Timmy Crabcakes said...

I love the writing of both those guys. They seem to me to be very complementary flavors of weird.

Aonghus Fallon said...

I'd regard Aickman as by far the better writer, but then I've read very little Lovecraft. Each to his own, I guess.

John Howard said...

Much enjoyed these comparisons between Aickman and Lovecraft - intriguing and thought-provoking. I would certainly enjoy reading stories by both authors in the same book! They are both among the greatest writers in the field, and as has been said, can be considered 'complementary flavours'.

Anonymous said...

Regarding Lovecraft's conservatism there is an interview with him on Youtube, I expect you've seen it, where he says he's a supporter of Roosevelt and the New Deal, was he taking the piss perhaps ? Mind you some of us would say that the New Deal was deeply reactionary in the way that it damaged the American economy but let's not go there !

Interesting that Tom Rolt also a leading light in the attempt to revitalise the canals also wrote ghost stories.

Thornavis

valdemar said...

Aonghus - I'd agree that Aickman is the better writer in terms that would be instantly grasped by, say, a Booker Prize committee. Arguably it's precisely the 'bad' qualities in Lovecraft that make him more influential i.e. less mainstream.

John - I like anthologies with wildly differing styles and story ideas. Great Tales of Horror-type things are often refreshing precisely because they cover all bases.

Thornavis - I think HPL did support the New Deal. He was very contemptuous of those who opposed it.

“As for the Republicans -- how can one regard seriously a frightened, greedy, nostalgic huddle of tradesmen and lucky idlers who shut their eyes to history and science, steel their emotions against decent human sympathy, cling to sordid and provincial ideals exalting sheer acquisitiveness and condoning artificial hardship for the non-materially-shrewd, dwell smugly and sentimentally in a distorted dream-cosmos of outmoded phrases and principles and attitudes based on the bygone agricultural-handicraft world, and revel in (consciously or unconsciously) mendacious assumptions (such as the notion that real liberty is synonymous with the single detail of unrestricted economic license or that a rational planning of resource-distribution would contravene some vague and mystical 'American heritage'...) utterly contrary to fact and without the slightest foundation in human experience? Intellectually, the Republican idea deserves the tolerance and respect one gives to the dead.”

Anonymous said...

Rather a confused rant from HP there, probably had his mind invaded by the Migo or something.

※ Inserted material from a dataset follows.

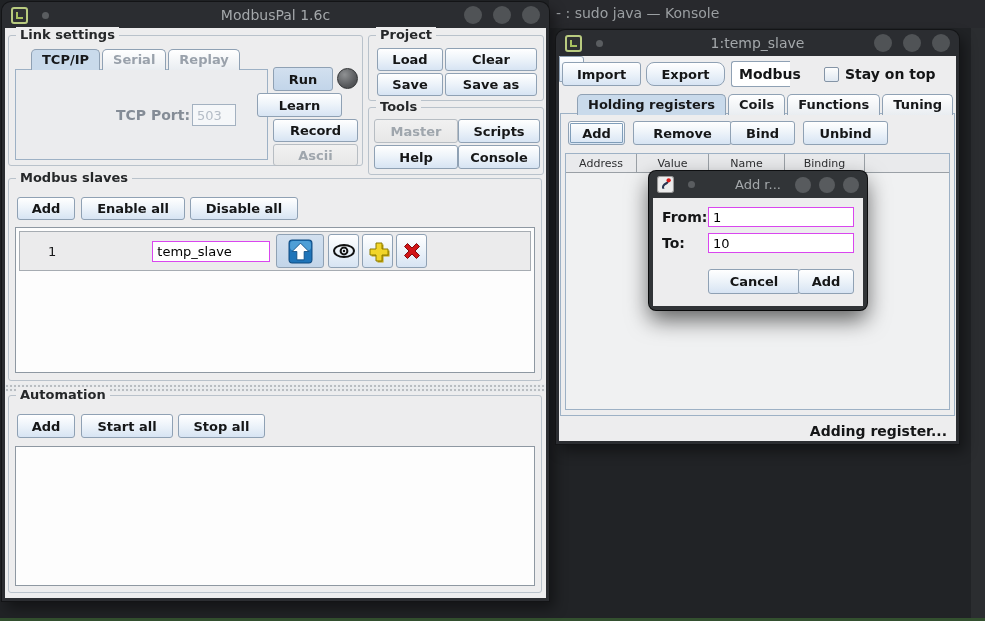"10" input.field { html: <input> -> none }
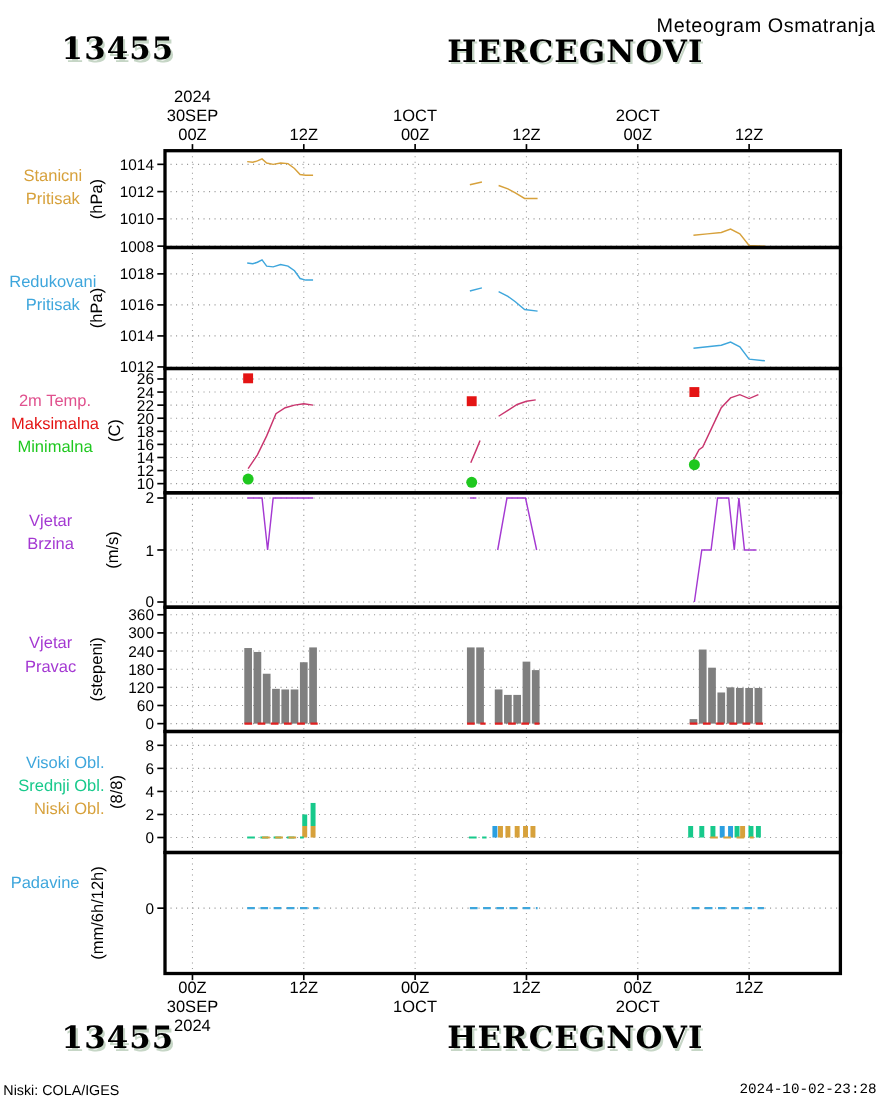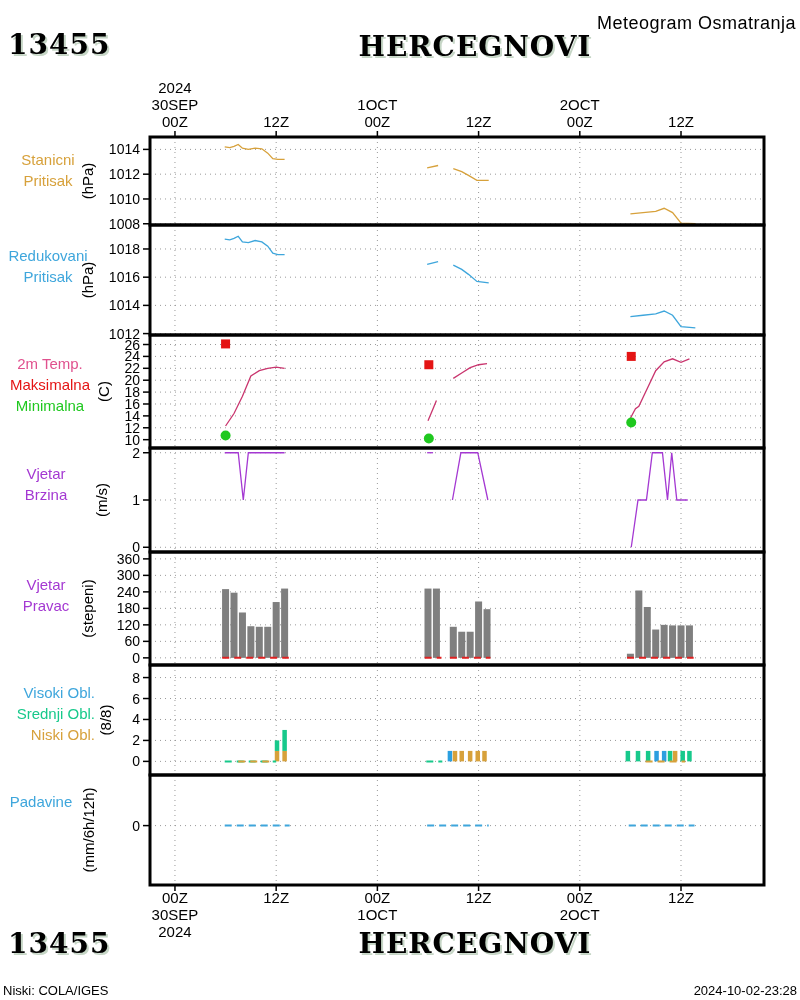"13455" .bigtitle { margin-left: none -> 48px }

Of course conservatism is a rather nebulous thing to define, progressives can be very conservative and there's certainly nothing inherently contradictory between belief in state intervention and antisemitism.

Certainly I always thought of Lovecraft as very reactionary, something I somehow picked up on even at the young age that I first read him, about 14. Almost Nazi like in his contempt for humanity,
not a nice man but an excellent writer.